===== Material for the task =====

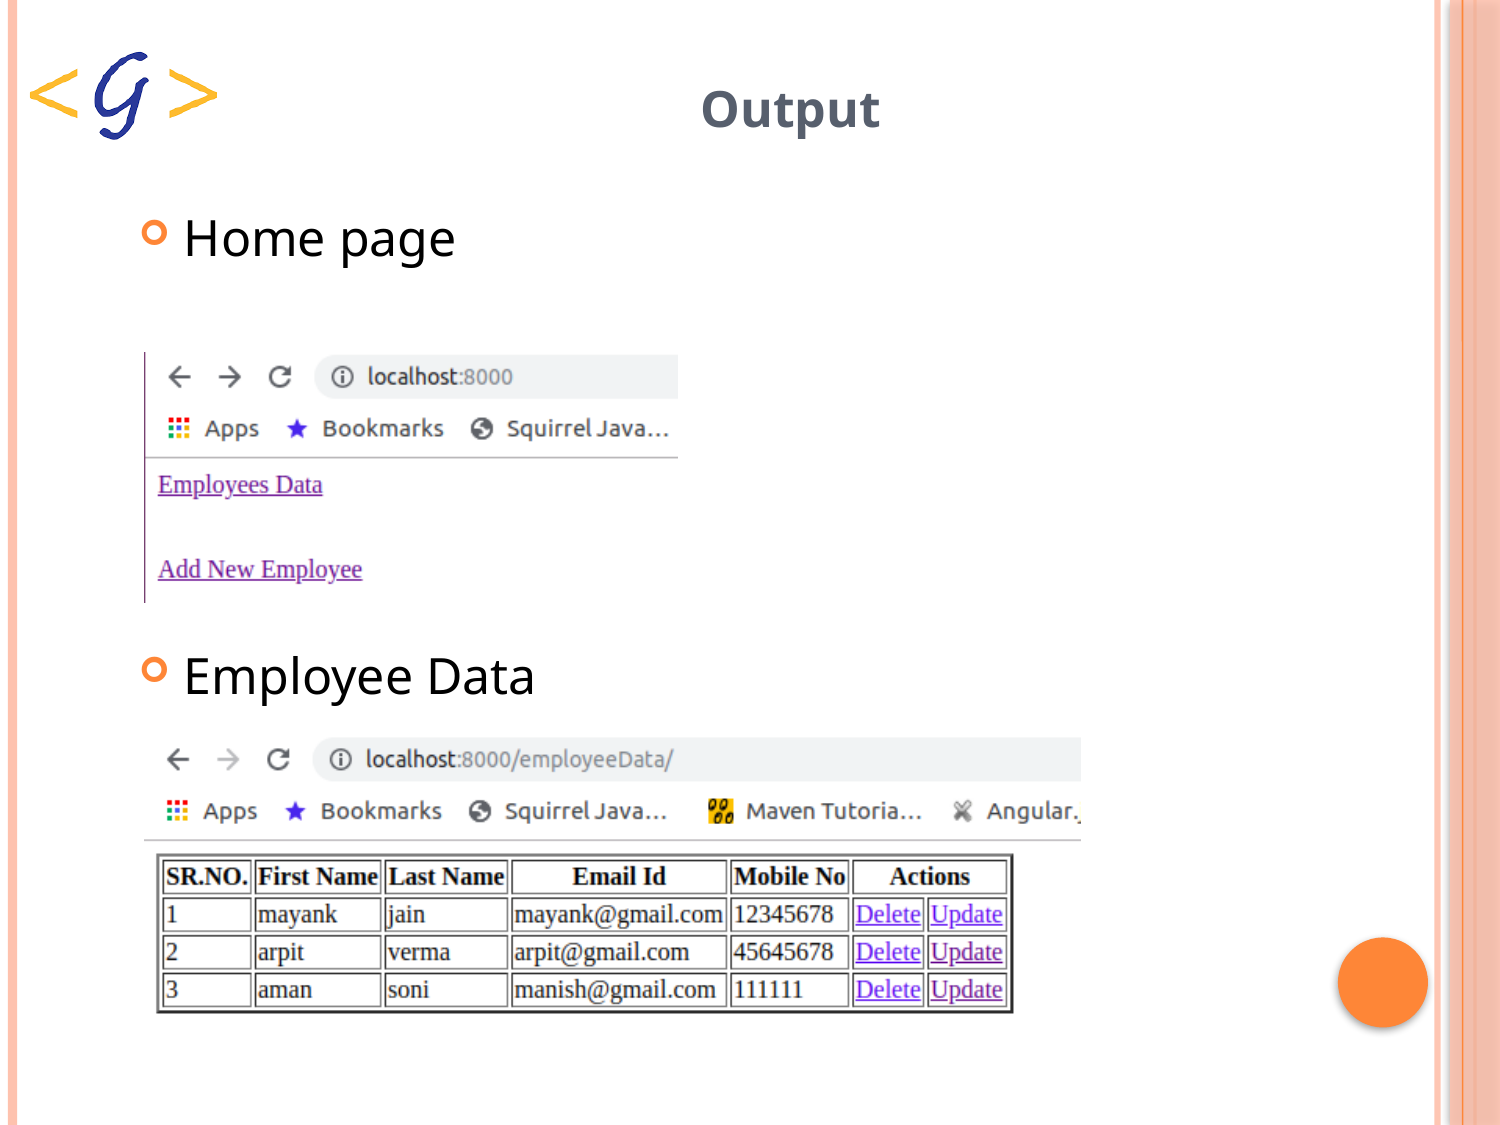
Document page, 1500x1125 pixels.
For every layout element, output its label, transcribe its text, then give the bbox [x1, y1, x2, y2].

list Home page [124, 199, 1350, 481]
picture [144, 733, 1082, 1032]
text_box Output [257, 70, 1325, 199]
picture [144, 352, 679, 604]
text_box Employee Data [124, 636, 1350, 918]
picture [22, 0, 224, 200]
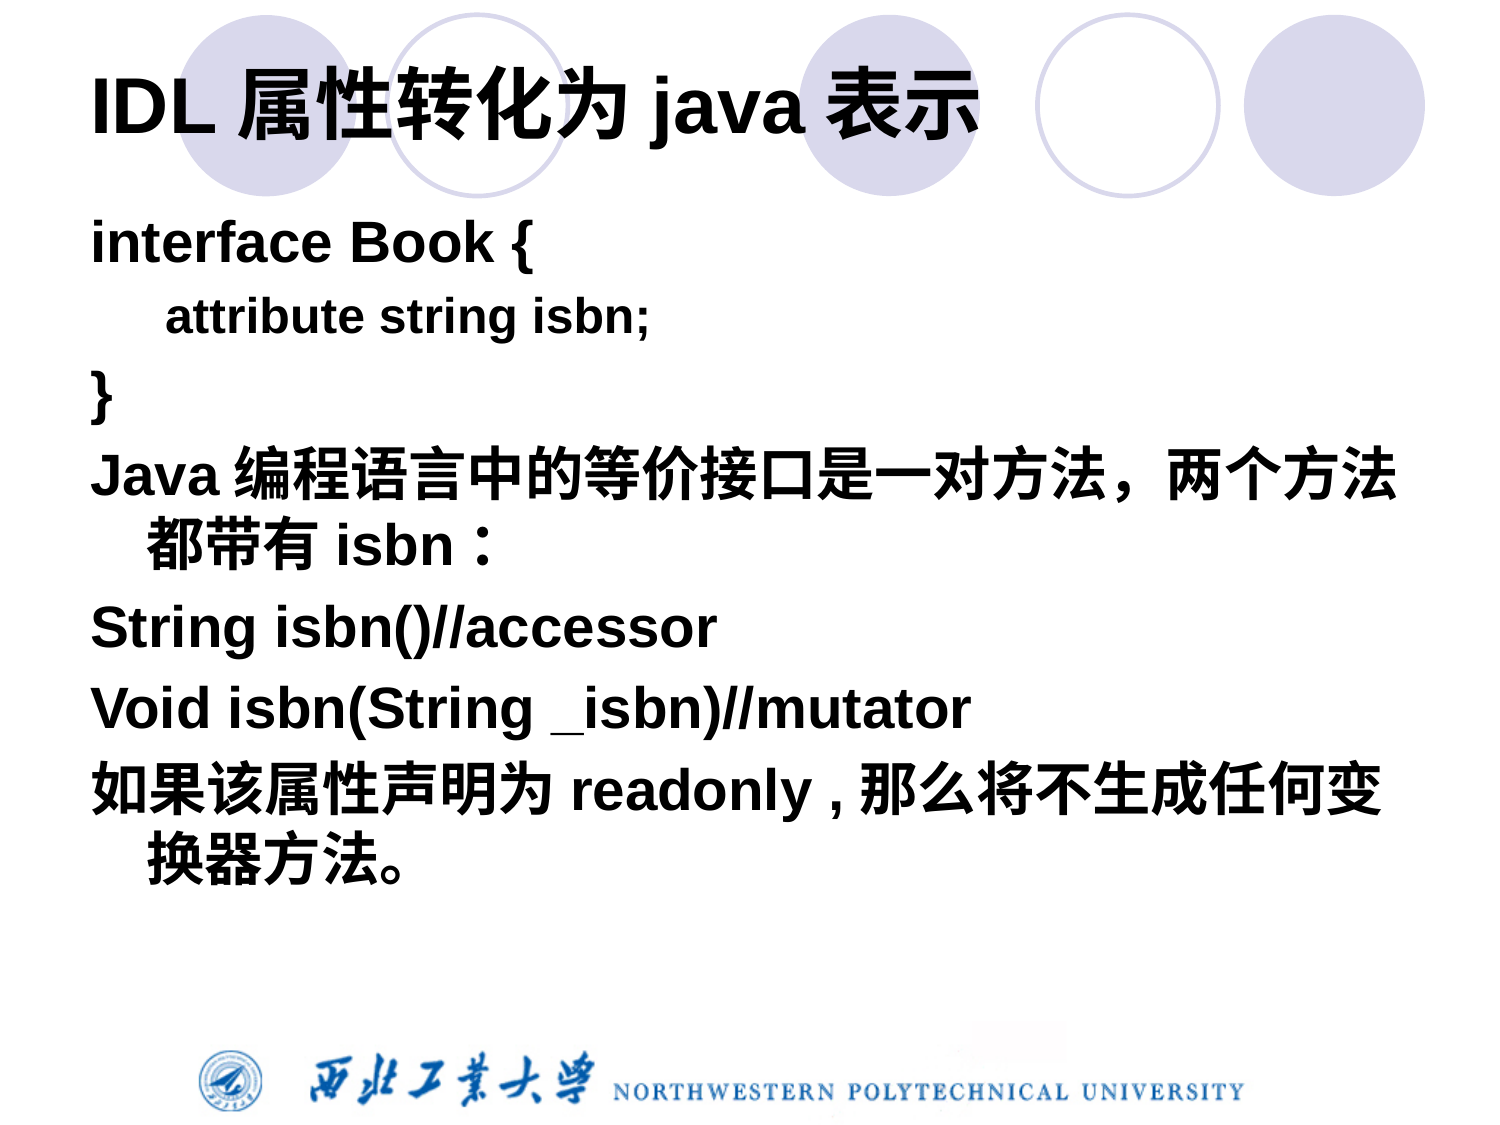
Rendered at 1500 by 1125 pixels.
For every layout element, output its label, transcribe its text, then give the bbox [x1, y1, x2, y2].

picture [0, 1021, 1500, 1125]
list interface Book { attribute string isbn; } Java编程语言中的等价接口是一对方法，两个方法都带有isbn： String isbn()//accessor Void isbn(String _isbn)//mutator 如果该属性声明为readonly ,那么将不生成任何变换器方法。 [75, 196, 1425, 1035]
title IDL属性转化为java表示 [75, 19, 1425, 185]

=====

- Work instructions: What you copy should begin at the line with "Rendered at 1500 by 1125 pixels." and end at the final line of the listing, each line exactly as it is.

- Task response:
Rendered at 1500 by 1125 pixels.
For every layout element, output its label, transcribe its text, then give the bbox [x1, y1, x2, y2].

picture [0, 1021, 1500, 1125]
list interface Book { attribute string isbn; } Java编程语言中的等价接口是一对方法，两个方法都带有isbn： String isbn()//accessor Void isbn(String _isbn)//mutator 如果该属性声明为readonly ,那么将不生成任何变换器方法。 [75, 196, 1425, 1035]
title IDL属性转化为java表示 [75, 19, 1425, 185]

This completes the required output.